▸ **READING TEXT**
— START —

Have you analysed your business?

Last week, I wrote on starting with why in everything you do, be it private or business affairs. Today, I am focusing on business owners and leaders leading organisations whose survival has an impact on others beyond the owners. In my team’s annual retreat engagements with our diverse clients, we charge employees to think and act like their employers’ business owners to maximise their contributions and impacts. In the process, an owner-thinking employee builds a personal brand that transcends employers.

As a business leader or owner, have you analysed your business in recent times? It is not uncommon for big enterprises to carry out strategic analysis and planning at this time in preparation for the immediate and distant future. That is not common for the owners of medium scale enterprises who would instead use their gumptions to decide what would be for the business in the coming year.

Business analysis is a massive area of a domain in the developed world. It is an industry and career space worth millions of dollars in value stream and contribution. The benefits of business analysis are beyond scoping the environment, competition analysis, and driving efficiency, which is pivotal to any business venture’s continued sustainability. In my programme on building a sustainable business, I use a live example of Mama Ajayi. She, as an illiterate, does a form of business analysis to sustain her trade.

— END —

▸ **ENTRIES SHOWN**
— START —

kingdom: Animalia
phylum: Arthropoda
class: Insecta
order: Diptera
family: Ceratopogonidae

— END —
— START —

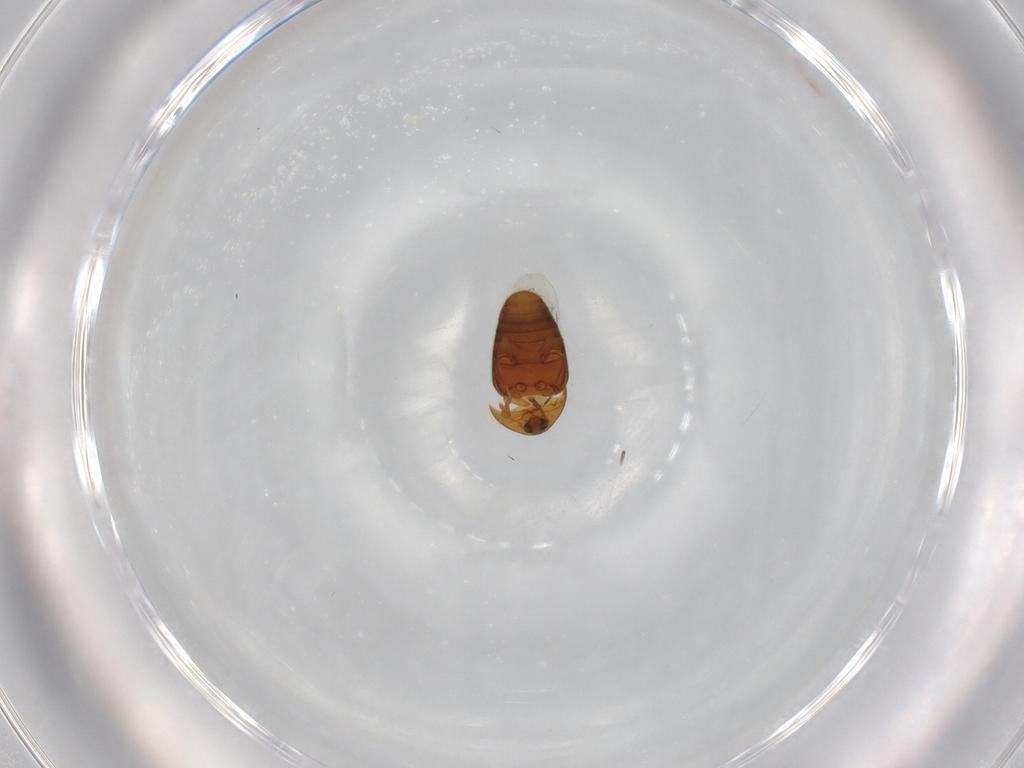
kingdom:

— END —

▸ **EXERCISE INSTRUCTIONS**
1) Could you echo the business analysis column, starting with "As a business" and going on through "the coming year."?
2) Can you rewrite the paragraph of the business analysis column that begins "Business analysis is a massive area" in fewer words while keeping its main facts?
3) Which activities does the business analysis column say the benefits of business analysis go beyond?
Work from the business analysis column alone, not the lines.

▸ **EXERCISE RESPONSES**
1)
As a business leader or owner, have you analysed your business in recent times? It is not uncommon for big enterprises to carry out strategic analysis and planning at this time in preparation for the immediate and distant future. That is not common for the owners of medium scale enterprises who would instead use their gumptions to decide what would be for the business in the coming year.

2) In the developed world, business analysis is a huge domain and an industry and career space worth millions of dollars. Its benefits go beyond scoping the environment, analyzing competition, and driving efficiency, which are pivotal to a venture's sustainability. The writer's program on building a sustainable business uses the live example of Mama Ajayi, an illiterate trader who does a form of business analysis to sustain her trade.

3)
- Scoping the environment
- Competition analysis
- Driving efficiency